Steering Effects Of Active Suspensions

Abstract

Automotive suspension systems have traditionally been a compromise between ride comfort,road handling and load carrying. Due to these conflicting demands, semiactive suspension has been an important feature among premium car manufacturers. The type of active suspension considered in this thesis is an active anti-roll bar system (AARB). The main objective of the AARB system is to provide roll-over protection and better isolation to the passengers from the disturbances induced due to road irregularities. While the active suspension provides better comfort by attenuating the vertical and roll disturbances to a great extent, it has certain adverse effects too. Active control of suspension triggers the lateral vehicle movement due to kinematics and compliance (K&C) of the wheel suspension. The suspension parameters such as bump steer, roll steer and camber steer produces some lateral tyre force which needs to be compensated. To ensure stability of the vehicle, lateral disturbances caused by road bumps, crowned road and road banking needs to be attenuated. The master thesis involves implementation of the AARB controller to improve stability and reduce the steering effort while driving on the road with above mentioned disturbances. The controller can be integrated with active steering system to reduce the overhead on the steering actuator and increase steer-ability in auto-pilot mode.
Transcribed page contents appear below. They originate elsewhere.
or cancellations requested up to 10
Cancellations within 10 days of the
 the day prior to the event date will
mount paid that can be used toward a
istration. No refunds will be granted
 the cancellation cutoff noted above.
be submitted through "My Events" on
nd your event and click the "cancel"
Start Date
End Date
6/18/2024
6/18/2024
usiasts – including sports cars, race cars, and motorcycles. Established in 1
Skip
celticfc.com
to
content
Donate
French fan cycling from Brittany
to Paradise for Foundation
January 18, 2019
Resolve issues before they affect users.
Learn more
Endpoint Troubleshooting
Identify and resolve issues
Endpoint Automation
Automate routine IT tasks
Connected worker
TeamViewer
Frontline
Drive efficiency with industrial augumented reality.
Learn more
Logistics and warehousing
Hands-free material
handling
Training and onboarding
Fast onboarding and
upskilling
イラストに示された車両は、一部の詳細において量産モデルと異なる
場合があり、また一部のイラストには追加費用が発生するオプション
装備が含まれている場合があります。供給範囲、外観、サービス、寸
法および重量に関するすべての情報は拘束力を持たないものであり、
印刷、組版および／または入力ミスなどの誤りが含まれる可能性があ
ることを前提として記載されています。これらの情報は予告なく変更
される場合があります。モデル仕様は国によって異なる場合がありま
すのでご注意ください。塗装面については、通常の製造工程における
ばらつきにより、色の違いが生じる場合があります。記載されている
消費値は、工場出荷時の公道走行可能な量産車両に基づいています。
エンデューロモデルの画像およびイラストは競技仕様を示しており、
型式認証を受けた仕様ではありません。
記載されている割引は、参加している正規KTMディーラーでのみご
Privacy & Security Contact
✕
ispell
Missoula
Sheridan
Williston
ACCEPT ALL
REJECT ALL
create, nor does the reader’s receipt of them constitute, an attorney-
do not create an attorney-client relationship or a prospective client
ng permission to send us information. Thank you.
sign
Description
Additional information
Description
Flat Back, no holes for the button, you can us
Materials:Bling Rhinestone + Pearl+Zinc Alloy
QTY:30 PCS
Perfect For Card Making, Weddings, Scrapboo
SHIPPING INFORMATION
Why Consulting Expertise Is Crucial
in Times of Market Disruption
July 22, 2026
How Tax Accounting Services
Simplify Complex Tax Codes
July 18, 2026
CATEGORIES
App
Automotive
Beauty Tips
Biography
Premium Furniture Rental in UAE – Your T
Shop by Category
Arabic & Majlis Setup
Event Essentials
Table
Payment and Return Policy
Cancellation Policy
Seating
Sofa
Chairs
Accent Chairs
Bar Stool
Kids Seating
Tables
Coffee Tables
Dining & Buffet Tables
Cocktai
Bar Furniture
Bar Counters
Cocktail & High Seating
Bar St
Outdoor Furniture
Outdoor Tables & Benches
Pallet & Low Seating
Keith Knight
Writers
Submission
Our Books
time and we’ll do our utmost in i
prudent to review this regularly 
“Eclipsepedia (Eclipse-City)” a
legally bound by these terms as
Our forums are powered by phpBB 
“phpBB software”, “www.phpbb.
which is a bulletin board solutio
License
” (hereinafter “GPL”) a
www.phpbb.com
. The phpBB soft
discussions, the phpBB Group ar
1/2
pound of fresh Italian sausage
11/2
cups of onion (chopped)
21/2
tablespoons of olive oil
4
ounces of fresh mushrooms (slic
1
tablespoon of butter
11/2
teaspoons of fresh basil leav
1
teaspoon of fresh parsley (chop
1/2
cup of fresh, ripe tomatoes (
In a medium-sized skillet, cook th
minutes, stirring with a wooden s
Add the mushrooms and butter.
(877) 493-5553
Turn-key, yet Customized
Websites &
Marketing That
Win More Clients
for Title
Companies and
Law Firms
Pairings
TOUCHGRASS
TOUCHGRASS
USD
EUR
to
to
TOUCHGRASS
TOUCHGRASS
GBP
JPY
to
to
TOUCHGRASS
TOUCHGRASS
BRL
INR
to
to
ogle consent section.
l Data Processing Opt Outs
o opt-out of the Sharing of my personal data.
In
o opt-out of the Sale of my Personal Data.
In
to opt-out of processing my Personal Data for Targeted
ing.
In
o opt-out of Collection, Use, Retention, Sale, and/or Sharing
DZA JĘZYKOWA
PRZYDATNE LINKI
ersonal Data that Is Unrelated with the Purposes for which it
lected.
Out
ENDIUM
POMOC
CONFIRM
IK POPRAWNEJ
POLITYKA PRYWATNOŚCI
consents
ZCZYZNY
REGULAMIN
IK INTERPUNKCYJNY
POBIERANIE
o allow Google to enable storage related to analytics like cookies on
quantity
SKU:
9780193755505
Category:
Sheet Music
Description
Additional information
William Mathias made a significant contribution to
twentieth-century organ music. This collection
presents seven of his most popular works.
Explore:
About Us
Also, the influence of K&C parameters on steering torque and yaw rate is studied using a linear kinematic model developed in CarMaker. Further, AARB controller is extended to handle cornering scenarios. The control strategy developed includes a state feedback LQR, LQI and robust H1 controller and validated with two different K&C setups and their performance is compared. In conclusion, simulation results show that there is potential in the AARB system to reduce driver steering effort in driver-in-loop and increase steering range in autopilot while using a certain kind of K&C setup.